I'm a newbie to the Assembly world,
I'm trying to write some assembly codes to communicate with Hardware devices like Serial, Parallel, VGA, Keyboard,..etc.
I'm doing this while being in Real Mode of the x86 intel processor, by booting my code from a boostrap I personally wrote to load my assembly code.
Well, according to my knowledge that I gathered from reading tutorials, the easiest way to me was to use BIOS INTs Service Routine (ISR) and on the other hand the LONGEST way is by accessing the different registers of the hardware, like for example: Status Register and Control Registers of the Serial Port....
Q1: Am I right about this?
I could communicate with the VGA and Serial hardwares using BIOS INTs, but I couldn't find any bios interrupts for the USB controller..?!
Q2: Can you help me in this to be able to communicate with the USB port and for other remaining ports, just make it general?
Q3:
As Alex says, there is no universal BIOS-level support for USB. However, there have been some attempts at making real-mode DOS drivers for USB devices. I found a page with some source codes which you should be able to use: http://bretjohnson.us/source/source.htm
According to the GEUB manual (http://www.gnu.org/software/grub/manual/html_node/Installing-GRUB-using-grub_002dinstall.html), a non-buggy BIOS will expose USB as a hard drive. So, you can use hard drive interrupts (e.g. INT 0x13) to probe for and access USB just like a normal hardware. BIOS does the same thing for CDROM (see http://wiki.osdev.org/El-Torito no emulation mode). I think BIOS will do this for all supported boot options, but I haven't found any document to support this.

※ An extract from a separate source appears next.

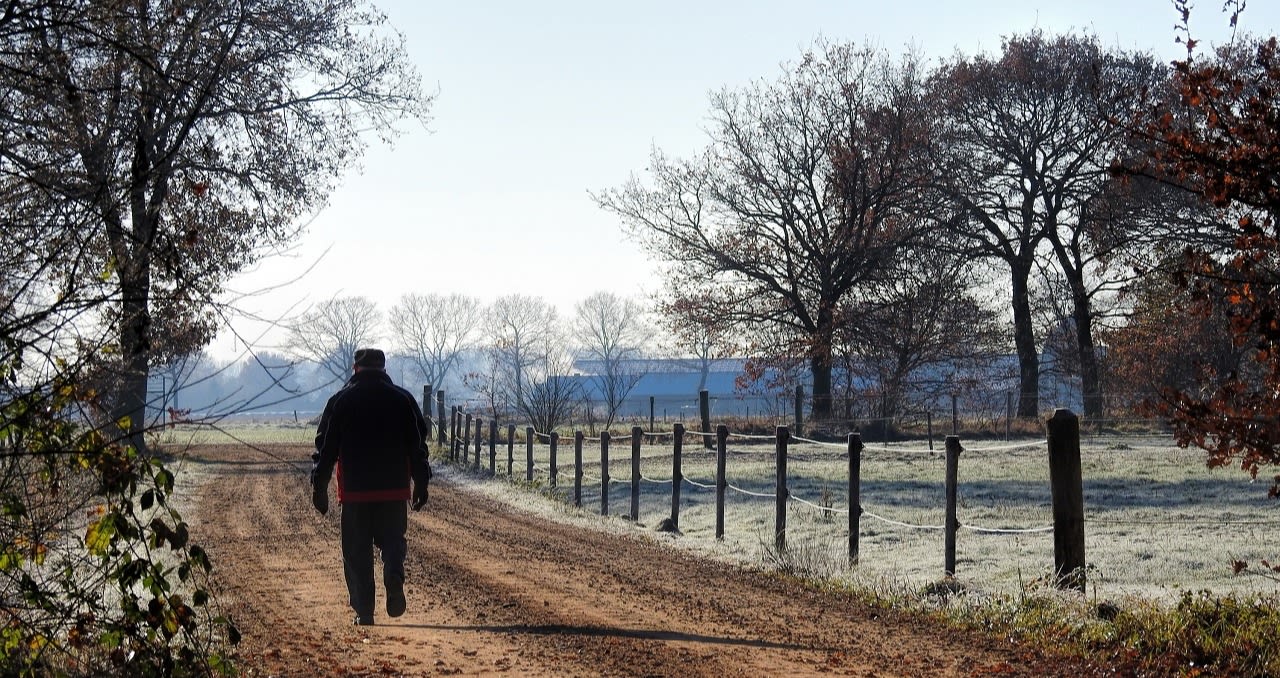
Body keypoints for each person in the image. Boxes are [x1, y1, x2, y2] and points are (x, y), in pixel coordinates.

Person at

There's nothing in the PC BIOS to support USB I/O similar to all other I/O (keyboard, display, serial, parallel, disk, speaker). USB arrived too late to the party. The only USB-related thing you can get from the BIOS is support for USB keyboards and storage connected via USB (you can boot from them on modern PCs). Other than that, you have to implement your own USB stack.